I've been interested in dictation for a while, but I don't want to be sending any audio to a remote API, it all has to be local. Having tried just a couple of models (namely the one used by the FUTO Keyboard), I'm kinda feeling like we're not quite there yet.

My biggest gripe perhaps is not being able to get decent content out of a thought stream; the models can't properly filter out the pauses, "uuuuhmms", and much less so handle on the fly corrections to what I've been saying, like going back and repeating something with a slight variation and whatnot.

This is a challenging problem I'd love to see being tackled well by open models I can run on my computer or phone. Are there new models more capable of this? Is it not just a model thing, and I missing a good app too?

In the meanwhile, I'll keep typing, even though it can be quite a bit less convenient to do; especially true for note taking on the go.

Have you tried Whisper itself? It's open-weights.

One of the features of the project posted above is "transformations" that you can run on transcripts. They feed the text into an LLM to clean it up. If you're willing to pay for the tokens, I think you could not only remove filler-words, but could probably even get the semantically-aware editing (corrections) you're talking about.

^Yep, unfortunately, the best option right now seems to pipe the output into another LLM to do some cleanup, which we try to help you do in Whispering. Recent transcription models don't have very good built-in inference/cleanup, with Whisper having the very weak "prompt" parameter. It seems like this is probably by design to keep these models lean/specialized/performant in their task.

By try to help, do you mean that it currently does so or that functionality is otw

[deleted]

□ □ □ □ □

WHAT YOU WILL DO | Update the stretch of the local dictation thread that opens with the words containing "I've been interested" and closes with "variation and whatnot.", swapping "models" for "engines".

ENTRIES PROVIDED |
□ □ □ □ □

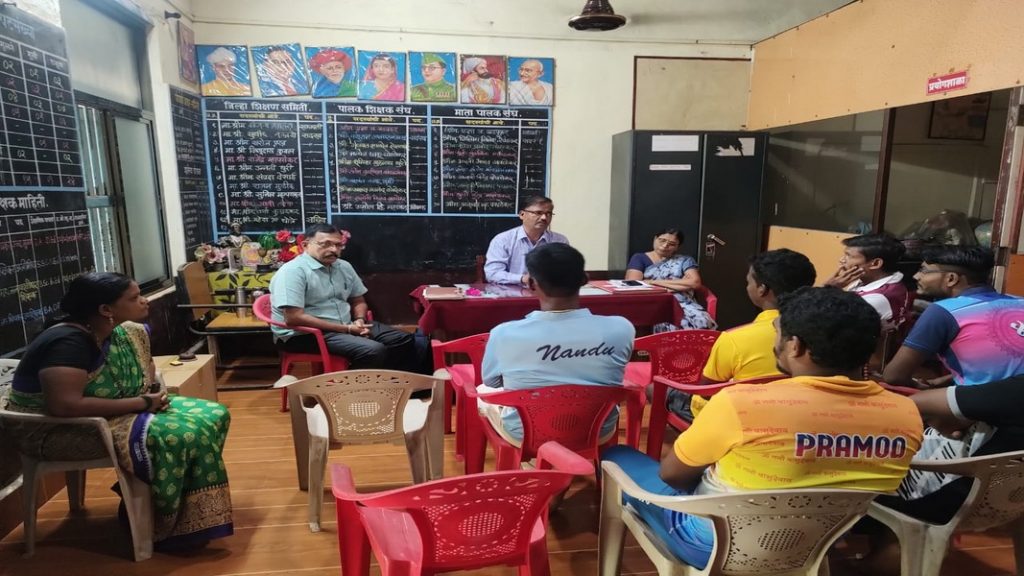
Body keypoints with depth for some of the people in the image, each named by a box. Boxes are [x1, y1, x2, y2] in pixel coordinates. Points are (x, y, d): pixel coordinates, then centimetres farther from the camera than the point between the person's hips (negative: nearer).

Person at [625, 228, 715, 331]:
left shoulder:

□ □ □ □ □

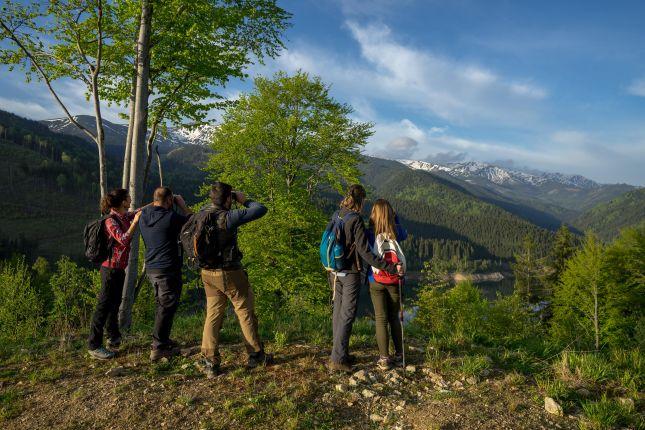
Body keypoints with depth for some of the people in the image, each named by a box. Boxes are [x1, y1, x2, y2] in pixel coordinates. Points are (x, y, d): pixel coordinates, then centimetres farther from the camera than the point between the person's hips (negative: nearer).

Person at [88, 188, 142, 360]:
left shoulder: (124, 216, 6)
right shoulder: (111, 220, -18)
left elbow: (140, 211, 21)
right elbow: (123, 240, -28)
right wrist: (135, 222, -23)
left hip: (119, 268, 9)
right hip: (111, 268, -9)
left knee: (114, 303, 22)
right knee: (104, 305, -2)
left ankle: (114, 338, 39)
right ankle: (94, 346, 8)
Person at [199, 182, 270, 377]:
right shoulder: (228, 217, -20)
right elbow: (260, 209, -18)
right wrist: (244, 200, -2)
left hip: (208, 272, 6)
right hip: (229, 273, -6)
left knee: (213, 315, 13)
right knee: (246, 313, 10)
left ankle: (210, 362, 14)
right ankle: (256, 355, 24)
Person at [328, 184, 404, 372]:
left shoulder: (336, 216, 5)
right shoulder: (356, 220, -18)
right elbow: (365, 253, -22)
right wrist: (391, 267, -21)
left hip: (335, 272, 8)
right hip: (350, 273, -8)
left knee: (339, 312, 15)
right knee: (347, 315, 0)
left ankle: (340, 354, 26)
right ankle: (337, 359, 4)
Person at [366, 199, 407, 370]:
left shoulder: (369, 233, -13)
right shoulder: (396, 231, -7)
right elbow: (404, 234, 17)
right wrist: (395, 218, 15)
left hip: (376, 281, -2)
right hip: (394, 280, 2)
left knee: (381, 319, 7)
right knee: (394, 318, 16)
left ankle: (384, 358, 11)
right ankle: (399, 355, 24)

□ □ □ □ □

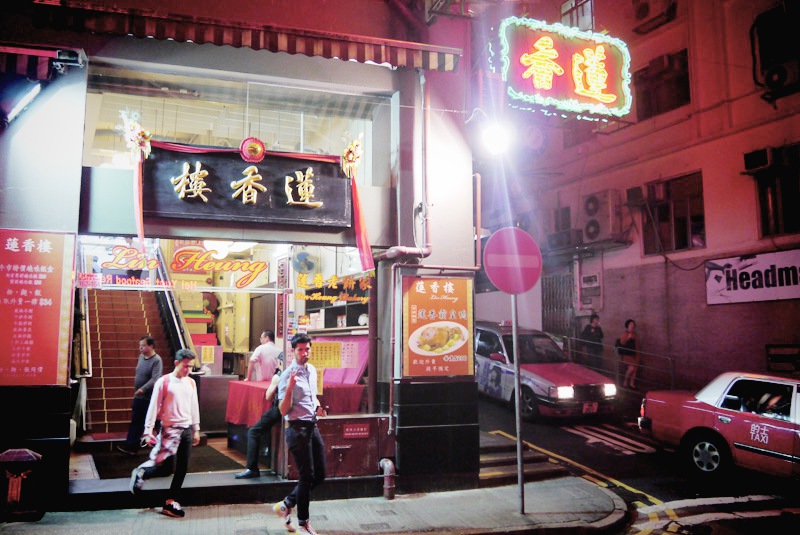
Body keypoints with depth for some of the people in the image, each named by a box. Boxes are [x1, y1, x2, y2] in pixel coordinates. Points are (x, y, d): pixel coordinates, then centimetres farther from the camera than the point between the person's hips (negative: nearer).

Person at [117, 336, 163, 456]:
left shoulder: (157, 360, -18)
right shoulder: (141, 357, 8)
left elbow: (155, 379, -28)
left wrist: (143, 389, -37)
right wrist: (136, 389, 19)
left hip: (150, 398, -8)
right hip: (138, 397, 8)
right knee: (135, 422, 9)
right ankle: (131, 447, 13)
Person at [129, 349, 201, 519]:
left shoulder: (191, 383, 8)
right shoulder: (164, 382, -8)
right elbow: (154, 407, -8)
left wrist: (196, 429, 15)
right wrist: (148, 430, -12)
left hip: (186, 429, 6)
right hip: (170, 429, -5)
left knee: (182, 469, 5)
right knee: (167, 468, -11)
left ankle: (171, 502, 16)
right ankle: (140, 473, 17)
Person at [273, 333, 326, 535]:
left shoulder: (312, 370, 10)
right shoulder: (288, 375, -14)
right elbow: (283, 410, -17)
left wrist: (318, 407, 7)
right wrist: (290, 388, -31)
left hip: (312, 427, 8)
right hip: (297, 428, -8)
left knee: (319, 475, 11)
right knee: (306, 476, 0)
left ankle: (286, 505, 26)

□ □ □ □ □

EXERCISE SOLUTION |
I've been interested in dictation for a while, but I don't want to be sending any audio to a remote API, it all has to be local. Having tried just a couple of engines (namely the one used by the FUTO Keyboard), I'm kinda feeling like we're not quite there yet.

My biggest gripe perhaps is not being able to get decent content out of a thought stream; the engines can't properly filter out the pauses, "uuuuhmms", and much less so handle on the fly corrections to what I've been saying, like going back and repeating something with a slight variation and whatnot.